-
Festival Omed-omedan digelar setiap tahun, sehari setelah perayaan
Hari Raya Nyepi. Tujuannya adalah memohon keselamatan dan kesehatan bagi
mereka yang ikutserta dalam tradisi ini, juga sebagai penolak bala bagi
desa setempat.Seiring dengan perkembangan zaman, terkadang sebagian peserta memanfaatkannya sebagai ajang cari jodoh bagi mereka yang masih jomblo.
-
Festival yang berlangsung di Banjar Kaja, Desa Sesetan, Denpasar,
Selasa (1/4), cukup meriah. Banyak sekali pemuda dan pemudi setempat
yang berpartisipasi.
-
Festival diawali dengan sembahyang bersama di Pura Banjar. Seluruh
peserta wajib mengikuti prosesi ini. Setelah sembahyang, para pemuda dan
pemudi mulai dipisahkan dalam dua kelompok, yaitu kelompok cowok dan
cewek.
Seorang gadis diangkat, untuk dipertemukan dengan seorang pria yang akan menciumnya | Foto Agung Parameswara
-
Para pemuka adat, atau tetua desa, bertindak menjadi “wasit” dalam festival ciuman massal
ini. Setelah tetua memberi aba-aba, kedua kelompok cowol dan cewek yang
saling berhadapan akan mengangkat salah seorang wakilnya untuk
dipertemukan dengan wakil dari kelompok lain.Setelah itu, terjadilah adu mulut yang sesungguhnya. Bukan adu mulut seperti saling memaki atau perang kata-kata, melainkan mulut beradu mulut. Biasanya sih, peserta cowok yang paling bernafsu melumat bibir “lawannya” yang masih malu-malu.
-
Untuk menghindari ciuman yang makin panas, panitia dan para tetua
akan segera mengguyurkan air ke tubuh cowok-cewek yang sedang ciuman.
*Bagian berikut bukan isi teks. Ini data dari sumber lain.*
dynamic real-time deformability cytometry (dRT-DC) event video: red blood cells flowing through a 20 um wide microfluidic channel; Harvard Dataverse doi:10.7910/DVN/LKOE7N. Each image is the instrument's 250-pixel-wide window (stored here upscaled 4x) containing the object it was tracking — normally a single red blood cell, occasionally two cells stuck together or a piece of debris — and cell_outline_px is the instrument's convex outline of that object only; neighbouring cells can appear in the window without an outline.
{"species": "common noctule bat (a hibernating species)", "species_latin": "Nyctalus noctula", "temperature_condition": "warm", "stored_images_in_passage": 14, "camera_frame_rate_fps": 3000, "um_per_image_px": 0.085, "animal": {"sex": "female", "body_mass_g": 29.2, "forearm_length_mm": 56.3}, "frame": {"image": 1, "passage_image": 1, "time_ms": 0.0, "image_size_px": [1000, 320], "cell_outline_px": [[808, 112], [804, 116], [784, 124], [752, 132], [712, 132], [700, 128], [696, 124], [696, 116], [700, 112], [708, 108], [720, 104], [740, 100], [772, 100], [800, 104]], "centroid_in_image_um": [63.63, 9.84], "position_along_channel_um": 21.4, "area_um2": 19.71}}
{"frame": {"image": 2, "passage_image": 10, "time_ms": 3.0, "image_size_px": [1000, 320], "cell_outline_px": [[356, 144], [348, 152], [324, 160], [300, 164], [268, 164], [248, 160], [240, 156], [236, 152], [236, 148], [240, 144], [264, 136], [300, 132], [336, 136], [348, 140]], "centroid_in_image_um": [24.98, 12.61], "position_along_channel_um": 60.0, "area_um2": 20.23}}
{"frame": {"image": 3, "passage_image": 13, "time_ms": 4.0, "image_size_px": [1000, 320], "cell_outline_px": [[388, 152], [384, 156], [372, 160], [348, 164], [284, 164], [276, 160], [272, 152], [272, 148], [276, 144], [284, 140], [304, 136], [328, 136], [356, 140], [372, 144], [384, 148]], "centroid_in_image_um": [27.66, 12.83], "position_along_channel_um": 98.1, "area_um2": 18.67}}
Wah…, basah dong! Jadi, kalau ada penonton, wartawan, atau wisatawan
yang terlalu dekat, mereka bisa basah kuyup terkena guyuran air.
Untuk mendinginkan suasana, pantia mengguyurkan air ke cowok-cewek yang sedang berciuman | Foto: Agung Parameswara
-
Tradisi Omed-omedan sudah berlangsung sejak abad ke-17. Sebelumnya,
festival ini dilakukan pada saat Hari Raya Nyepi. Namun sejak tahun
1978, atau masa Orde Baru, diputuskan untuk menggantinya pada saat
Ngembak Geni, atau sehari setelah Hari Raya Nyepi.Festival Omed-omedan diselenggarakan sebagai bentuk penghormatan terhadap leluhur. Tanpa disadari, acara ini juga dapat meningkatkan rasa solidaritas dan kesetiakawanan antarwarga, terutama pemuda dan pemudi.